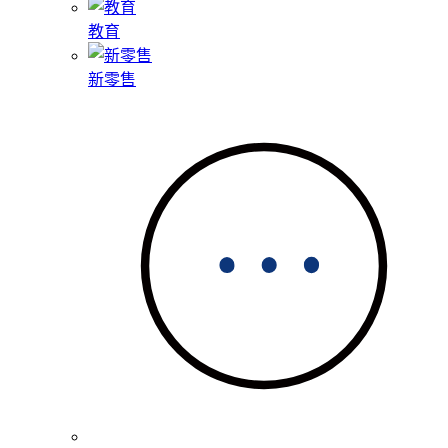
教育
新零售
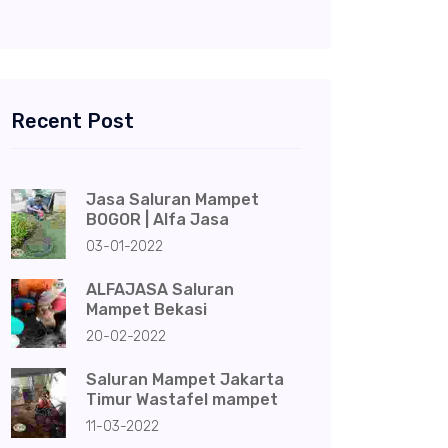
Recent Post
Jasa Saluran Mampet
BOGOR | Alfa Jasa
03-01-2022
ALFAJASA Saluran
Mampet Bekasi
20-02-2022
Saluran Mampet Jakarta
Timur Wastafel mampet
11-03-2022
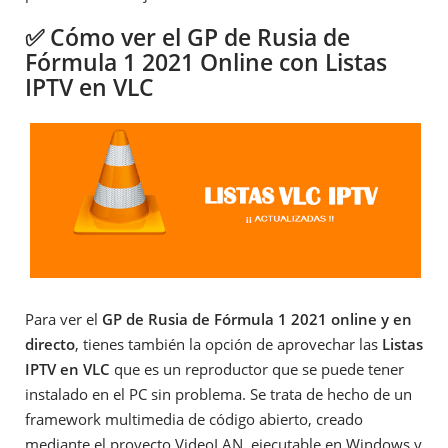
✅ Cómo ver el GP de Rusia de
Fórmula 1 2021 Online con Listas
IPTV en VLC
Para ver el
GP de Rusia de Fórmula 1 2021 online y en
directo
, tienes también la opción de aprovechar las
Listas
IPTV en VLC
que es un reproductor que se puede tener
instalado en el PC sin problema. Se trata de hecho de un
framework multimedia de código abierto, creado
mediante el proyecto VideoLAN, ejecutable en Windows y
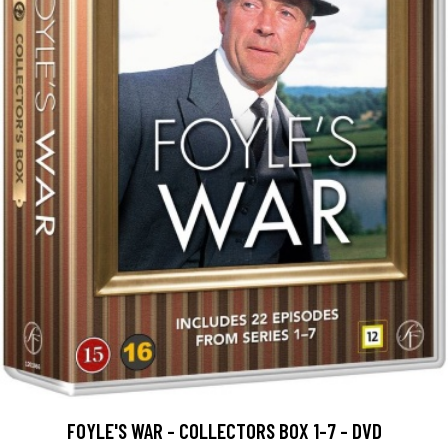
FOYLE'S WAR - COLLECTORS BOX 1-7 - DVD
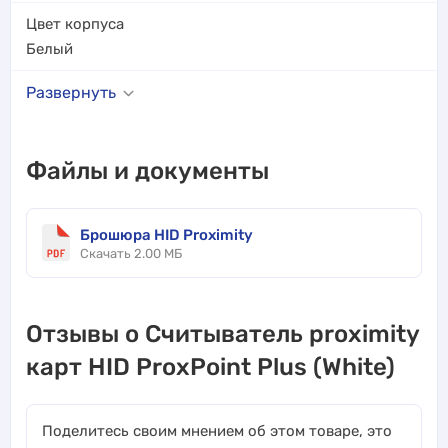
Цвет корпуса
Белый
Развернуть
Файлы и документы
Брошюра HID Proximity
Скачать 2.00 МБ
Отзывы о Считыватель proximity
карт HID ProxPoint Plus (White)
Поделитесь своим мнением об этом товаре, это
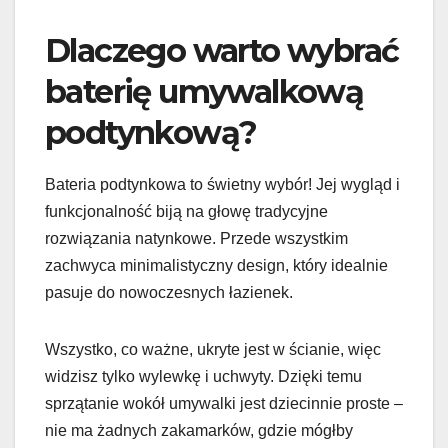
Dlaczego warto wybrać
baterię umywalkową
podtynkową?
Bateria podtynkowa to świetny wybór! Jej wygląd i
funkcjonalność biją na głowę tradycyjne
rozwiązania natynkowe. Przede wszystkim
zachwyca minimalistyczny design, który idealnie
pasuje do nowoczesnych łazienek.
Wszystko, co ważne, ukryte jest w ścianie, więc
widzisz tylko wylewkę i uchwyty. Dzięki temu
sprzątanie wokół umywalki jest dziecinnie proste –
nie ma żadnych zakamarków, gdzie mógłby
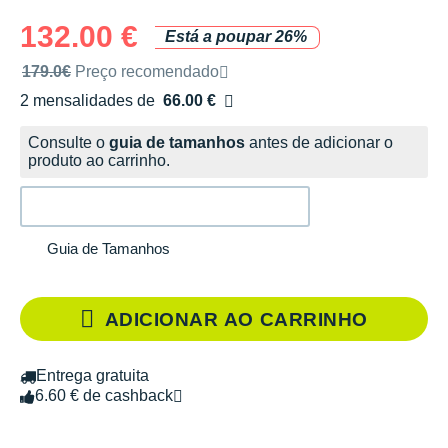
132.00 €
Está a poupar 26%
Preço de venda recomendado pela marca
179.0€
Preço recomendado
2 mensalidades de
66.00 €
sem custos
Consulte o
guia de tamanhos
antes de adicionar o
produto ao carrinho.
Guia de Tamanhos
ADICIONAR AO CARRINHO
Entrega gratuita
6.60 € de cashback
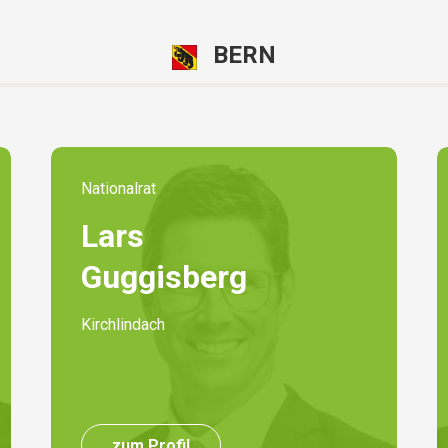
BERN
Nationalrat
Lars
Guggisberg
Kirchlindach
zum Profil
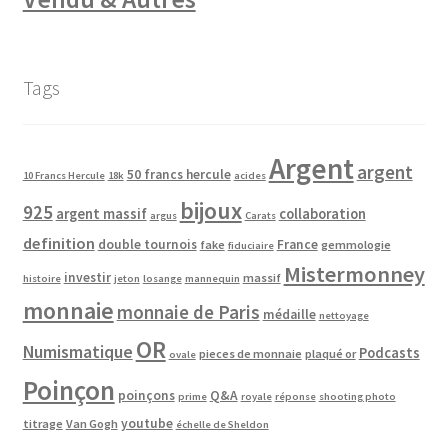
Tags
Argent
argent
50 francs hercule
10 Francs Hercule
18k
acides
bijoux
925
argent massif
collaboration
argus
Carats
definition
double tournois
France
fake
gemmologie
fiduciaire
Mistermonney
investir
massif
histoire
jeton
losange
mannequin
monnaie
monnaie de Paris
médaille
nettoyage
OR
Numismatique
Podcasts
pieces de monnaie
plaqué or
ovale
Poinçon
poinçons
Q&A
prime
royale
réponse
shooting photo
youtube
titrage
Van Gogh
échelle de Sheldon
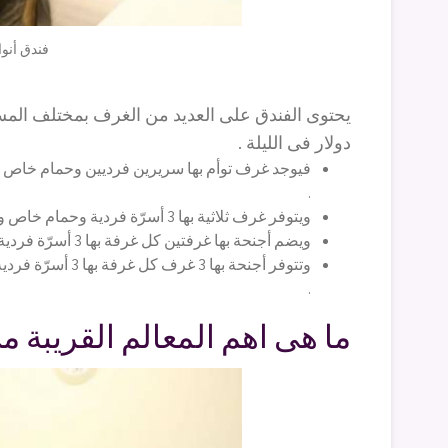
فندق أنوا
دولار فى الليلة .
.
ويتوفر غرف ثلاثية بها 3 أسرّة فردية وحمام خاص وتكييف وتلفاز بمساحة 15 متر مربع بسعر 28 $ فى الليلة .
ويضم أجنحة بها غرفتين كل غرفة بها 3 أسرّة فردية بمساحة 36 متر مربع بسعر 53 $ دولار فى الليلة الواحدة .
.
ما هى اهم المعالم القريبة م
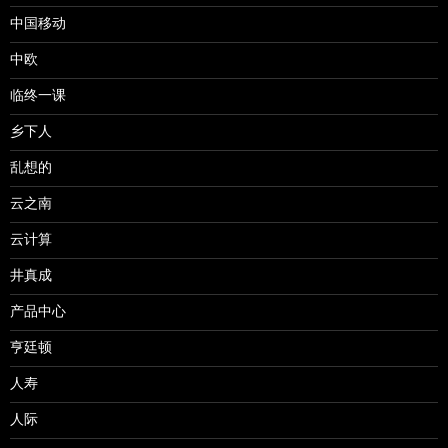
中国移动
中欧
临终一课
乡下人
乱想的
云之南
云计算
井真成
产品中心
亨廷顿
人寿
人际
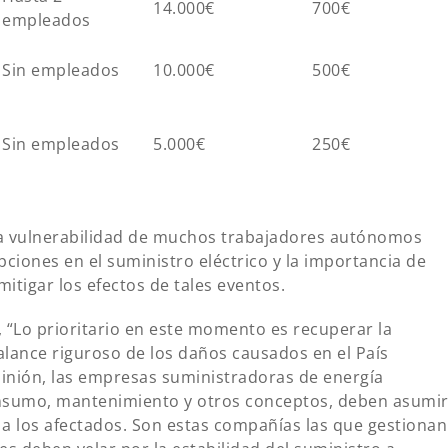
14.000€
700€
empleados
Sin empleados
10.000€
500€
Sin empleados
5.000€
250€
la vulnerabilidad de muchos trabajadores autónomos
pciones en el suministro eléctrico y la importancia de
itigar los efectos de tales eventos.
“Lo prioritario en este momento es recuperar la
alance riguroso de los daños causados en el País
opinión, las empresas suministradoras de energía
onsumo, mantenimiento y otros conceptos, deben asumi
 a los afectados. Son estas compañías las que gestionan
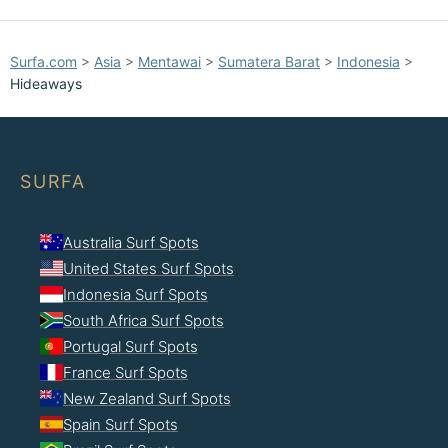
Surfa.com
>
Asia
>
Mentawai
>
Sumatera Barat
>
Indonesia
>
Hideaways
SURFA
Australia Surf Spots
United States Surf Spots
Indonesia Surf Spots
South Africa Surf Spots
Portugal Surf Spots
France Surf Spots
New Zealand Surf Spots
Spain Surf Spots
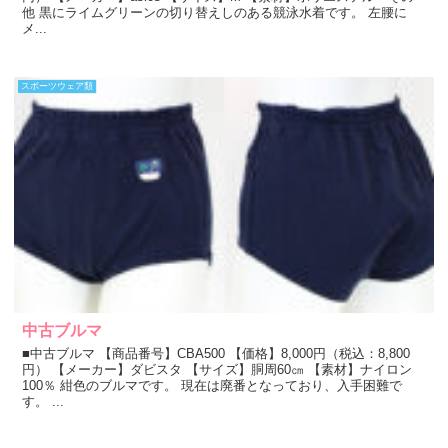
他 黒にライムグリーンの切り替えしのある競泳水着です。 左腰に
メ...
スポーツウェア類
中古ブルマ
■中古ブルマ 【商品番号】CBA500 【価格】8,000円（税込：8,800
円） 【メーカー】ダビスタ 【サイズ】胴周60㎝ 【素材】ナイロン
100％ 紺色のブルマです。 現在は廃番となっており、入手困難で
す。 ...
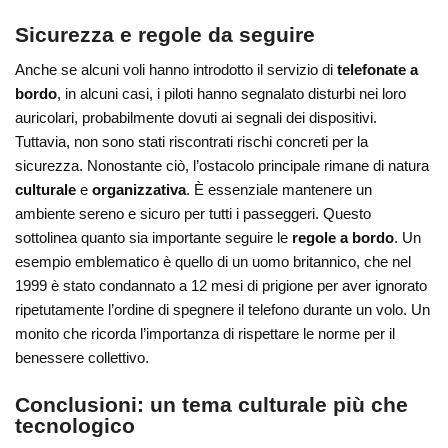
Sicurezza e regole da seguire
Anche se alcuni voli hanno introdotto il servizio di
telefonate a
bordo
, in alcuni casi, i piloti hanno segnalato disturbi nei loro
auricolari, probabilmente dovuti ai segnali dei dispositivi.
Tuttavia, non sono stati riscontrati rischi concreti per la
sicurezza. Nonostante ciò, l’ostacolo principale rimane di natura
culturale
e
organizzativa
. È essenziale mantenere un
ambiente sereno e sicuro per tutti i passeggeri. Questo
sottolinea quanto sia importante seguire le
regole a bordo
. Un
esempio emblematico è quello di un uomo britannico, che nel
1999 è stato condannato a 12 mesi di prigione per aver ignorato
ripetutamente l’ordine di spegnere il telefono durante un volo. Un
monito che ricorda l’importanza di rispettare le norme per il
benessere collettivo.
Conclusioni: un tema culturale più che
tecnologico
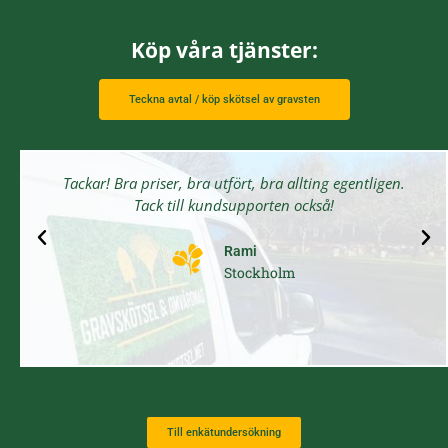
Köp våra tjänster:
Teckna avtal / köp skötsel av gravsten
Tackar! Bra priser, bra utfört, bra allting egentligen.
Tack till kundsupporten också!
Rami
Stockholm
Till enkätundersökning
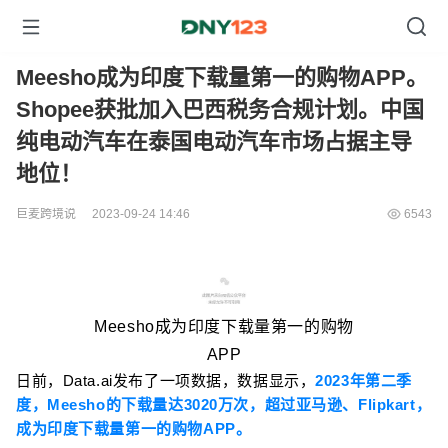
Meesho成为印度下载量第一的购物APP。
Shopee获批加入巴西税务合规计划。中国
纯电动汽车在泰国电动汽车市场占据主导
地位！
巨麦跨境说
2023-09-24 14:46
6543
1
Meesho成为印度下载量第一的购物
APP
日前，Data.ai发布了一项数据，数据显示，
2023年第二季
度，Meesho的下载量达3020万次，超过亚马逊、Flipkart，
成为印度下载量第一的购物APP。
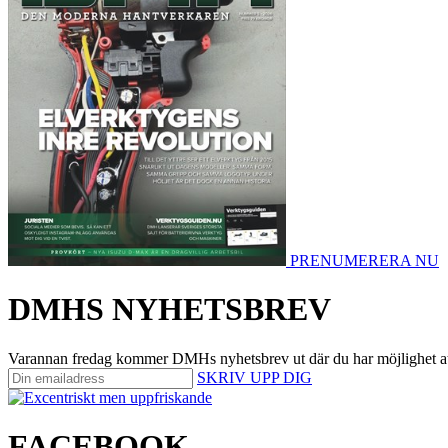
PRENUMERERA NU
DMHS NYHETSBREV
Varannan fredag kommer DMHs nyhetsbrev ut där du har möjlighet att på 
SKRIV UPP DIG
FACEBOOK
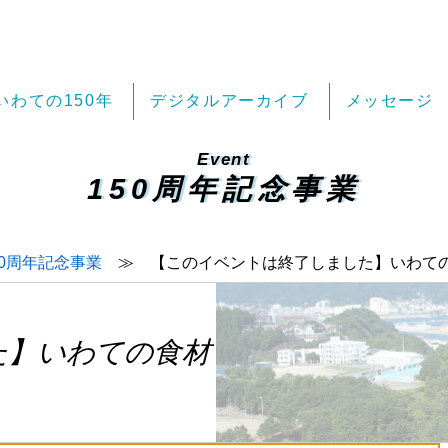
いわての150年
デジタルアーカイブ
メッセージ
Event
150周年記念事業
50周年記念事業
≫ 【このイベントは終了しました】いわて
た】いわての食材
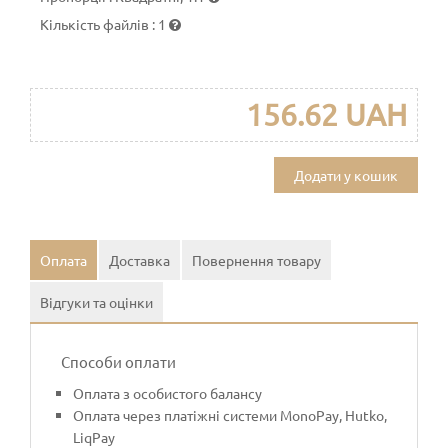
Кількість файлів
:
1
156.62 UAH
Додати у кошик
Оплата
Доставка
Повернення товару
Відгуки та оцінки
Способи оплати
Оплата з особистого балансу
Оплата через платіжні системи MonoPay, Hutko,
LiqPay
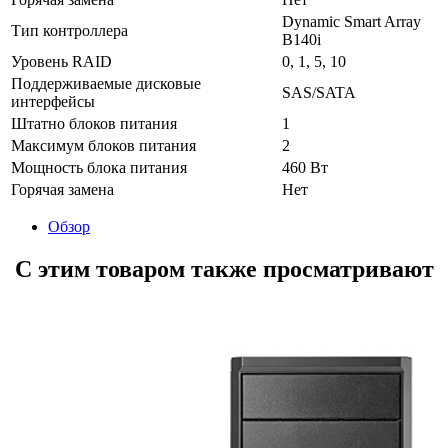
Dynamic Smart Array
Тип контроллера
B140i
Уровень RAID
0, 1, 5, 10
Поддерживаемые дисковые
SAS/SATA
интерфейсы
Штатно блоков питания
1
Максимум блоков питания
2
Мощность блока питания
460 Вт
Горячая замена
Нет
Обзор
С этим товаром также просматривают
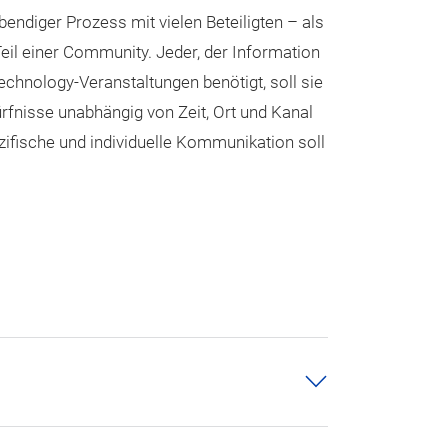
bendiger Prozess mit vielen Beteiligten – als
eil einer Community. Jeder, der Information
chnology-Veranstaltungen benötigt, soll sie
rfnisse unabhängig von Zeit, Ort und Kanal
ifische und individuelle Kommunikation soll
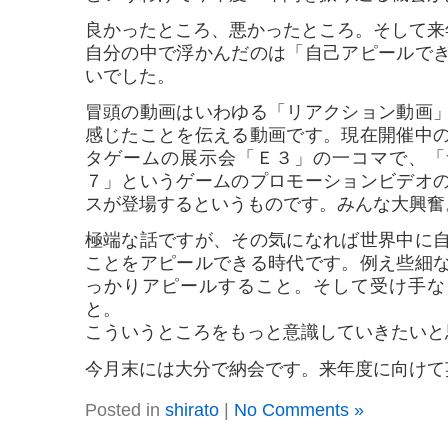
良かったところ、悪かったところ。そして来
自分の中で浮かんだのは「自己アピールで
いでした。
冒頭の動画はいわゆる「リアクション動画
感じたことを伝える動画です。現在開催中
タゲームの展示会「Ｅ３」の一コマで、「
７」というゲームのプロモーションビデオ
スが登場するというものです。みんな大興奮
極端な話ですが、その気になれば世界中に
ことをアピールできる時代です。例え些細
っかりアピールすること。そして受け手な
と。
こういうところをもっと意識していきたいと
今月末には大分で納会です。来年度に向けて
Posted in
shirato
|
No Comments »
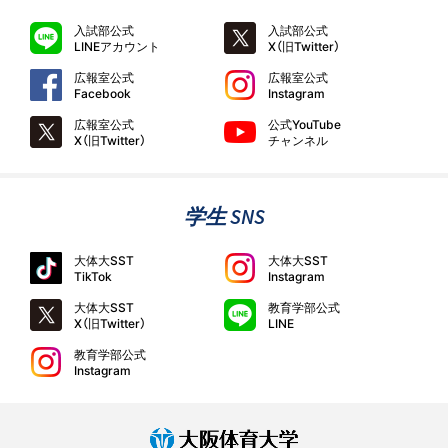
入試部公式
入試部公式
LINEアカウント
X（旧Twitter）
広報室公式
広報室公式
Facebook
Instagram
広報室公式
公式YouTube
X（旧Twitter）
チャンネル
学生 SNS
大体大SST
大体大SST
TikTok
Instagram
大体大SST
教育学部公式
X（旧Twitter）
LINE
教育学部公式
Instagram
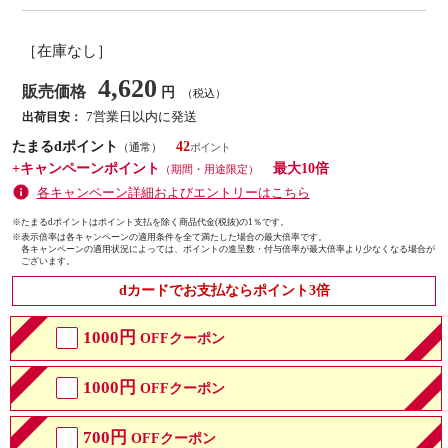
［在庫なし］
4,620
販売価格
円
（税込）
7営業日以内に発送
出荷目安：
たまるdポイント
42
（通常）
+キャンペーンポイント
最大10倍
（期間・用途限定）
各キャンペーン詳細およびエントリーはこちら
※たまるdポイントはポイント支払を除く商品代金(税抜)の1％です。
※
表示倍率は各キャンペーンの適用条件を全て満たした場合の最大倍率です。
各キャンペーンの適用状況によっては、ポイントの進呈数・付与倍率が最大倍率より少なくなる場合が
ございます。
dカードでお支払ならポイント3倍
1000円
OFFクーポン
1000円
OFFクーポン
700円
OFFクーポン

Exercise goal:
Please give the rows again from the start through the line with "Поделитесь своим мнением об этом товаре, это", swapping "IPTV" for "M3U" and keeping all else unchanged. Leave the pictures out of your answer.

Expected output:
教育
新零售
Recent Post
Jasa Saluran Mampet
BOGOR | Alfa Jasa
03-01-2022
ALFAJASA Saluran
Mampet Bekasi
20-02-2022
Saluran Mampet Jakarta
Timur Wastafel mampet
11-03-2022
✅ Cómo ver el GP de Rusia de
Fórmula 1 2021 Online con Listas
M3U en VLC
Para ver el
GP de Rusia de Fórmula 1 2021 online y en
directo
, tienes también la opción de aprovechar las
Listas
M3U en VLC
que es un reproductor que se puede tener
instalado en el PC sin problema. Se trata de hecho de un
framework multimedia de código abierto, creado
mediante el proyecto VideoLAN, ejecutable en Windows y
FOYLE'S WAR - COLLECTORS BOX 1-7 - DVD
Цвет корпуса
Белый
Развернуть
Файлы и документы
Брошюра HID Proximity
Скачать 2.00 МБ
Отзывы о Считыватель proximity
карт HID ProxPoint Plus (White)
Поделитесь своим мнением об этом товаре, это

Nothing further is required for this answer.